> [Complete the following]
1 > According to the Lindsay Davenport profile, what places her among a group of five women since 1975? Answer in one to three sentences.
2 > Who are all the doubles partners that the Lindsay Davenport profile names?
3 > Can you rewrite the stretch of the Lindsay Davenport profile from "Lindsay Ann Davenport" through "doubles as well.", putting "instances" in place of "occasions"?

> [Selected text]

Lindsay Ann Davenport (born June 8, 1976) is an American former professional tennis player. She was ranked World No. 1 on eight different occasions, for a total of 98 weeks. She is one of five women who have been the year-end World No. 1 at least four times (1998, 2001, 2004, and 2005) since 1975; the others are Chris Evert, Steffi Graf, Martina Navratilova and Serena Williams. She has achieved the No. 1 ranking in doubles as well.
Davenport won a total of 55 WTA Tour singles titles, including three Grand Slam titles (one each at the Australian Open, the Wimbledon Championships and the US Open), the gold medal at the 1996 Summer Olympic Games and the WTA Championships. She also won 38 WTA Tour doubles titles, including three Grand Slam titles (the French Open partnering Mary Joe Fernández, Wimbledon partnering Corina Morariu, and the US Open partnering Jana Novotná), and three WTA Championships (partnering Fernández, Novotná, and Natasha Zvereva).

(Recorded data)
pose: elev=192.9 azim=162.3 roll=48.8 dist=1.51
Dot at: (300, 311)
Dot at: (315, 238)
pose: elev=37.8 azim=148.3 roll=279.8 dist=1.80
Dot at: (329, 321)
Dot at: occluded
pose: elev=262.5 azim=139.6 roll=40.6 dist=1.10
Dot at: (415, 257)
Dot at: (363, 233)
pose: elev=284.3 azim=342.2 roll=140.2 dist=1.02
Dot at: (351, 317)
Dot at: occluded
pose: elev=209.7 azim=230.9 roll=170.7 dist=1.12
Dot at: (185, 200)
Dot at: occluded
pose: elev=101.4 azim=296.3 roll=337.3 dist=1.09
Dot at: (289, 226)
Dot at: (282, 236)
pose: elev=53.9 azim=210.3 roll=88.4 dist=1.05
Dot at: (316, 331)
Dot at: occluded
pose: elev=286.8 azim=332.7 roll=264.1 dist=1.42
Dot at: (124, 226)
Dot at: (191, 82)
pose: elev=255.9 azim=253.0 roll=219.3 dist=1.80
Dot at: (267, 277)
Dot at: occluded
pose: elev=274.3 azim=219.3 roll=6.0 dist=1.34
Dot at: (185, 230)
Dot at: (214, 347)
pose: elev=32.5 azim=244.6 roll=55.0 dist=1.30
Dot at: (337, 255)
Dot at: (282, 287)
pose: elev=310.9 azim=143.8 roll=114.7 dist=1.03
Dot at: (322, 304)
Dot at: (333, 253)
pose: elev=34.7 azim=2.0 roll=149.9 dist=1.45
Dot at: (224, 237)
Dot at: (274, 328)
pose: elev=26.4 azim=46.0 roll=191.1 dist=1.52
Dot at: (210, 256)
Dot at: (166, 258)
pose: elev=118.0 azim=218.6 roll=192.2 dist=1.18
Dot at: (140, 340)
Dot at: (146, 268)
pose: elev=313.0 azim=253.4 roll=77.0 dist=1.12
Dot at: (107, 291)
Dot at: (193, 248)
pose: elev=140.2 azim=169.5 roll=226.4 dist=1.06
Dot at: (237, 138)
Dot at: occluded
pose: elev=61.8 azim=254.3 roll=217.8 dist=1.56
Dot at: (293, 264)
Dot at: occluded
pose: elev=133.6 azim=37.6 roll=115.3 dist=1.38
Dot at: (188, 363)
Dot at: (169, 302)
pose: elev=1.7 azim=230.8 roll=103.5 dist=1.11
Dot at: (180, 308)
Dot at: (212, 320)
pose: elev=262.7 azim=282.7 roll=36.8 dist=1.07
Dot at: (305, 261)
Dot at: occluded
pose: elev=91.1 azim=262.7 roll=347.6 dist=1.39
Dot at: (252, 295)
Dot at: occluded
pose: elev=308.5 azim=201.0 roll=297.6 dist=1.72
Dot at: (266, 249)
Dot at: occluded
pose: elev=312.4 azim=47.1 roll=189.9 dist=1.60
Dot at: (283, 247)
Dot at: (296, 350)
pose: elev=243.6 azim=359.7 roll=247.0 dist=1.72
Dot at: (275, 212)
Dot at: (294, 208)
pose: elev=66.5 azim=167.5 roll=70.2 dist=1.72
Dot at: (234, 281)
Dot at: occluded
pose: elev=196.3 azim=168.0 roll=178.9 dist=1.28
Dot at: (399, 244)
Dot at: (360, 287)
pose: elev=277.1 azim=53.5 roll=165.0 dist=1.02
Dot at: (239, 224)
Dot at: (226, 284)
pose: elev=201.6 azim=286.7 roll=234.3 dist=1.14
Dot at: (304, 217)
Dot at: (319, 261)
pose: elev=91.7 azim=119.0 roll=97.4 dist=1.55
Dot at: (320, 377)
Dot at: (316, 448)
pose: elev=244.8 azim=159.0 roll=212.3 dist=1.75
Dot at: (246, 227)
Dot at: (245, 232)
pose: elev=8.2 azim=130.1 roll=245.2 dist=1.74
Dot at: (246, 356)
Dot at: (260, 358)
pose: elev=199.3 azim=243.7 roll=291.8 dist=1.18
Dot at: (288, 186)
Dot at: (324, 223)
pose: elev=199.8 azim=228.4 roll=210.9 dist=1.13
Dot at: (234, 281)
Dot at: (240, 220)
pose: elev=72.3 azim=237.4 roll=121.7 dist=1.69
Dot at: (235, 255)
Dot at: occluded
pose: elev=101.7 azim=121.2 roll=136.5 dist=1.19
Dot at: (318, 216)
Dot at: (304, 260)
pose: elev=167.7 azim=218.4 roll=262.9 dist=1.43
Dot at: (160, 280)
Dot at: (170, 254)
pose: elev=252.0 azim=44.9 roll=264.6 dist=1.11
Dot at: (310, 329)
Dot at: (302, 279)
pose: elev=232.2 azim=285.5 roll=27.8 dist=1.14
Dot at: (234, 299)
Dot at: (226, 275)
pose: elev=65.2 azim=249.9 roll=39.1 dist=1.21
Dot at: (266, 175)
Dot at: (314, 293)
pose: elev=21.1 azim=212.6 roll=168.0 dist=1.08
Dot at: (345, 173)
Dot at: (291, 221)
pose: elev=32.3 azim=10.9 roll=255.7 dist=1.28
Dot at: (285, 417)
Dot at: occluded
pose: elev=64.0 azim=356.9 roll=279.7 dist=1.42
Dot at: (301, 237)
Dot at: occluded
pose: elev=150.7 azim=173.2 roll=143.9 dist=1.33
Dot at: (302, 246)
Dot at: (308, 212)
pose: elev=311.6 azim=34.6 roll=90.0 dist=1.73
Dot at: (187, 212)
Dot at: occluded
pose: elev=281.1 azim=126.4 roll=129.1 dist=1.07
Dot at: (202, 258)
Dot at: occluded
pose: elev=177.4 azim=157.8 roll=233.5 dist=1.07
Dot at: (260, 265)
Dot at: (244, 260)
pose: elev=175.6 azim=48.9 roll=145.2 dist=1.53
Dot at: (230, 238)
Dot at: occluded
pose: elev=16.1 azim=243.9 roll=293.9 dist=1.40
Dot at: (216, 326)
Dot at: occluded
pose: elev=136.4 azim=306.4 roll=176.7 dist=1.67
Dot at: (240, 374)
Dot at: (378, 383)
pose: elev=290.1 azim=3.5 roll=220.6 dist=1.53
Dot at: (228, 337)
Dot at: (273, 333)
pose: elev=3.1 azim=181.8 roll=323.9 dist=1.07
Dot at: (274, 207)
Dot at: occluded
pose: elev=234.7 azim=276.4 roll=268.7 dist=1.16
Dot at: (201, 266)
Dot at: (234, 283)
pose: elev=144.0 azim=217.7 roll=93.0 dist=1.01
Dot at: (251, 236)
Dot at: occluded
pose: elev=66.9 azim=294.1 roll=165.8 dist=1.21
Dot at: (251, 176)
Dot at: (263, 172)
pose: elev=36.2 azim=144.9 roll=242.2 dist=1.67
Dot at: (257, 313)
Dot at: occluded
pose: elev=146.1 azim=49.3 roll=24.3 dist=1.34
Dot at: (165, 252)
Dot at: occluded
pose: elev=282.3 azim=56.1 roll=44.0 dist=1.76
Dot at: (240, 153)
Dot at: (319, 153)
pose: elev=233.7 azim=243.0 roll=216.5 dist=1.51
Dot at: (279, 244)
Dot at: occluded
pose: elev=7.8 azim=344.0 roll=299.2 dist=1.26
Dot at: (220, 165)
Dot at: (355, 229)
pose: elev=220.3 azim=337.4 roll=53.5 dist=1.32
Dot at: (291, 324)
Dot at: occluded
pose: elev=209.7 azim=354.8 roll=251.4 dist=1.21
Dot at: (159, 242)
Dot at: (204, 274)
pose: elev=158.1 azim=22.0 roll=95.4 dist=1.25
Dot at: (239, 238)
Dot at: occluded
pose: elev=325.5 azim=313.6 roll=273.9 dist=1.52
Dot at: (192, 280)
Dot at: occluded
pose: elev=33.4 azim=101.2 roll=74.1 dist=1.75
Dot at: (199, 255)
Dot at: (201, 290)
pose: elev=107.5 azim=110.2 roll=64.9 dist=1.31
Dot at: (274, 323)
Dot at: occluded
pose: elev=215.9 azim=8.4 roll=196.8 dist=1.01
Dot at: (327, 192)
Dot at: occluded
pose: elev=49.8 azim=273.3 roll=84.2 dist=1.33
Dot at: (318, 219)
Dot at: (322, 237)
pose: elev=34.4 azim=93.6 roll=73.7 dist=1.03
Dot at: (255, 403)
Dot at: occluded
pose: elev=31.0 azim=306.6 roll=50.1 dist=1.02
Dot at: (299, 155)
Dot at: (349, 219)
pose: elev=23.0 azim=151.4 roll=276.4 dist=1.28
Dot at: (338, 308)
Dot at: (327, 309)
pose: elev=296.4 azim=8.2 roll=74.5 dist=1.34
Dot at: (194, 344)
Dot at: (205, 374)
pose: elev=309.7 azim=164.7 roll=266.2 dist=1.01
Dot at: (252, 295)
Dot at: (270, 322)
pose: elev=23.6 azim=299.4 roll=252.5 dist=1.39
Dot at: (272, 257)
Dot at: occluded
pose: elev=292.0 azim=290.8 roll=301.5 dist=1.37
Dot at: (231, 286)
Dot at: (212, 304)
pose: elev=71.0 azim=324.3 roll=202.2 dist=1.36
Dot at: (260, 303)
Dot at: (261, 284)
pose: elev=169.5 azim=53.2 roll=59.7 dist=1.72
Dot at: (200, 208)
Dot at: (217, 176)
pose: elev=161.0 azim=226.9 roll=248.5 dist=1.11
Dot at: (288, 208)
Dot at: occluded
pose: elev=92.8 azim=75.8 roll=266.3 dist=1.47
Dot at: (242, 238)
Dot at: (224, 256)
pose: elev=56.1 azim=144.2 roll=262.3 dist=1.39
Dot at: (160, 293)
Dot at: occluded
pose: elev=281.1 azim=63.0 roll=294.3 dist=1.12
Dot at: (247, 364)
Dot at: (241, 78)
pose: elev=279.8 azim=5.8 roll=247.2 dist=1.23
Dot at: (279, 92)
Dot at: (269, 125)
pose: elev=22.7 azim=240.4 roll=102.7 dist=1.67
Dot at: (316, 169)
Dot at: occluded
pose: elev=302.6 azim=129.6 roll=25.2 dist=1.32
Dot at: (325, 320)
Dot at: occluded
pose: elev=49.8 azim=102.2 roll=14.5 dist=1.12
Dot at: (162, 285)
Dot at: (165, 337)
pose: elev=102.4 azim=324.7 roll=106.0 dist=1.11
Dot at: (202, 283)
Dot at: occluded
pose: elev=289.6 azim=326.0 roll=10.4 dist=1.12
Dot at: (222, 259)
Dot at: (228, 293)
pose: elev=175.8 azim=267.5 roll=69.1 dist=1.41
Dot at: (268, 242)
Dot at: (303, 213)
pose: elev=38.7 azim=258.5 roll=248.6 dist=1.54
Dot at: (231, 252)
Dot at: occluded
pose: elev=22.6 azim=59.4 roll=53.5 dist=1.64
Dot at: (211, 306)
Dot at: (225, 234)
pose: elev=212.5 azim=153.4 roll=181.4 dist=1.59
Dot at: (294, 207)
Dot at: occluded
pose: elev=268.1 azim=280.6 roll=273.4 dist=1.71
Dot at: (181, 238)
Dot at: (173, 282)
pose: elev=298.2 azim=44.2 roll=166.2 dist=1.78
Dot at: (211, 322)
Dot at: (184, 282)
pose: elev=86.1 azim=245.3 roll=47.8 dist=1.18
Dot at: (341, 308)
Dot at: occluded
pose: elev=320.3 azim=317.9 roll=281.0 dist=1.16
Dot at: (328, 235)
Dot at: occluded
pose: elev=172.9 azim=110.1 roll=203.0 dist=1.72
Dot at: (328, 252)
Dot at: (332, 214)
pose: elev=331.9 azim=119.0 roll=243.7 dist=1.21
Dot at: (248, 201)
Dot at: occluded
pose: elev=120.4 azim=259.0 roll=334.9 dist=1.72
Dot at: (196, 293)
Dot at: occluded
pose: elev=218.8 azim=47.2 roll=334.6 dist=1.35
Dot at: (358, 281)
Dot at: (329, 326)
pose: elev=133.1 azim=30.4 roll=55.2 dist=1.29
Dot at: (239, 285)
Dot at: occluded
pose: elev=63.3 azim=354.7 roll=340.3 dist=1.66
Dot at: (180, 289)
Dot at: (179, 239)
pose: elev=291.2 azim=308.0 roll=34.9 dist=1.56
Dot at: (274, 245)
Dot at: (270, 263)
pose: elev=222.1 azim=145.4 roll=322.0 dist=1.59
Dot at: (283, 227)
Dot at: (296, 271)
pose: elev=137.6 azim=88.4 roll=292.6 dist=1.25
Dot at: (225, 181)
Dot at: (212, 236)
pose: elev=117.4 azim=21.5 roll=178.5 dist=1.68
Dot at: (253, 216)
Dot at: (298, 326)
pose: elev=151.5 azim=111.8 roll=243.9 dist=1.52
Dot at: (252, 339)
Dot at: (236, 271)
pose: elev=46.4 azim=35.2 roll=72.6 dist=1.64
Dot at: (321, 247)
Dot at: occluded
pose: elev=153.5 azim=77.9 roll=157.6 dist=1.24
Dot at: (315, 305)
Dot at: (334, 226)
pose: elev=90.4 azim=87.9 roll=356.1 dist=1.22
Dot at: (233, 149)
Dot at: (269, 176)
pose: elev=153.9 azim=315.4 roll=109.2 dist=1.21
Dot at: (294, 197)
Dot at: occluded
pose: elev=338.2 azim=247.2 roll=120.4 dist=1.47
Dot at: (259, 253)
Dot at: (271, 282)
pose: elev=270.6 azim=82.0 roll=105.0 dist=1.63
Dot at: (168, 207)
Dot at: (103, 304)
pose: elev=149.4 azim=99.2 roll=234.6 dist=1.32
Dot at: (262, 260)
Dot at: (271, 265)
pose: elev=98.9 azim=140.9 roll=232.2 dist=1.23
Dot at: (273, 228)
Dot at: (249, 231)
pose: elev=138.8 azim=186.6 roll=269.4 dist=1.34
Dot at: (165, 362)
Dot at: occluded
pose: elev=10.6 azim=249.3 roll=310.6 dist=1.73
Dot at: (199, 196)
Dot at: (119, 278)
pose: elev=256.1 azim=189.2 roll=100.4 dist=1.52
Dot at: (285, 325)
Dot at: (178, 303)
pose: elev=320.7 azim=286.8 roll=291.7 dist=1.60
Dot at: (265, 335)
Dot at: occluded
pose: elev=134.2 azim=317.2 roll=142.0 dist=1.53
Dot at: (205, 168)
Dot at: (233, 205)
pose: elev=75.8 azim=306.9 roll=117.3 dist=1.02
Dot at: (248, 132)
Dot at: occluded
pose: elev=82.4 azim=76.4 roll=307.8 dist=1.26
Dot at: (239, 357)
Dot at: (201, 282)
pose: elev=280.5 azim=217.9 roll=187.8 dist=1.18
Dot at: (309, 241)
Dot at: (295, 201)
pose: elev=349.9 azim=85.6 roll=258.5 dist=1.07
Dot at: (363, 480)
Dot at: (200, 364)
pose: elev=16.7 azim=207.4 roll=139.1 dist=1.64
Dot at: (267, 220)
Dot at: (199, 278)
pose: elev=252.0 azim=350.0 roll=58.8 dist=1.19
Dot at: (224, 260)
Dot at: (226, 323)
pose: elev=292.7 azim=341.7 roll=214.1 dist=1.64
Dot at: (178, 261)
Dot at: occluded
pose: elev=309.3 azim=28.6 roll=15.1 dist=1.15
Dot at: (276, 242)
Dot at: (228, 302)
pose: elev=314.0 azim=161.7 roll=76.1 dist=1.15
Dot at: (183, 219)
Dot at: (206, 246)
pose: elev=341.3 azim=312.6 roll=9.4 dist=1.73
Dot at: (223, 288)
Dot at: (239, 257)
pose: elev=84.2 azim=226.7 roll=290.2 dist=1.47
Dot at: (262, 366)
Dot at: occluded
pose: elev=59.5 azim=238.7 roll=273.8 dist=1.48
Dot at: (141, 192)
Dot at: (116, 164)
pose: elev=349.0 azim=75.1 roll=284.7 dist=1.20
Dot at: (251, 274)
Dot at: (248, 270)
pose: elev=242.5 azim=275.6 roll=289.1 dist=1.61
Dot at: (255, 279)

> [Results for the exercise]
1 > She is one of five women who have been the year-end World No. 1 at least four times since 1975. She held that ranking at the end of 1998, 2001, 2004, and 2005.

2 > Mary Joe Fernández, Corina Morariu, Jana Novotná, and Natasha Zvereva.

3 >
Lindsay Ann Davenport (born June 8, 1976) is an American former professional tennis player. She was ranked World No. 1 on eight different instances, for a total of 98 weeks. She is one of five women who have been the year-end World No. 1 at least four times (1998, 2001, 2004, and 2005) since 1975; the others are Chris Evert, Steffi Graf, Martina Navratilova and Serena Williams. She has achieved the No. 1 ranking in doubles as well.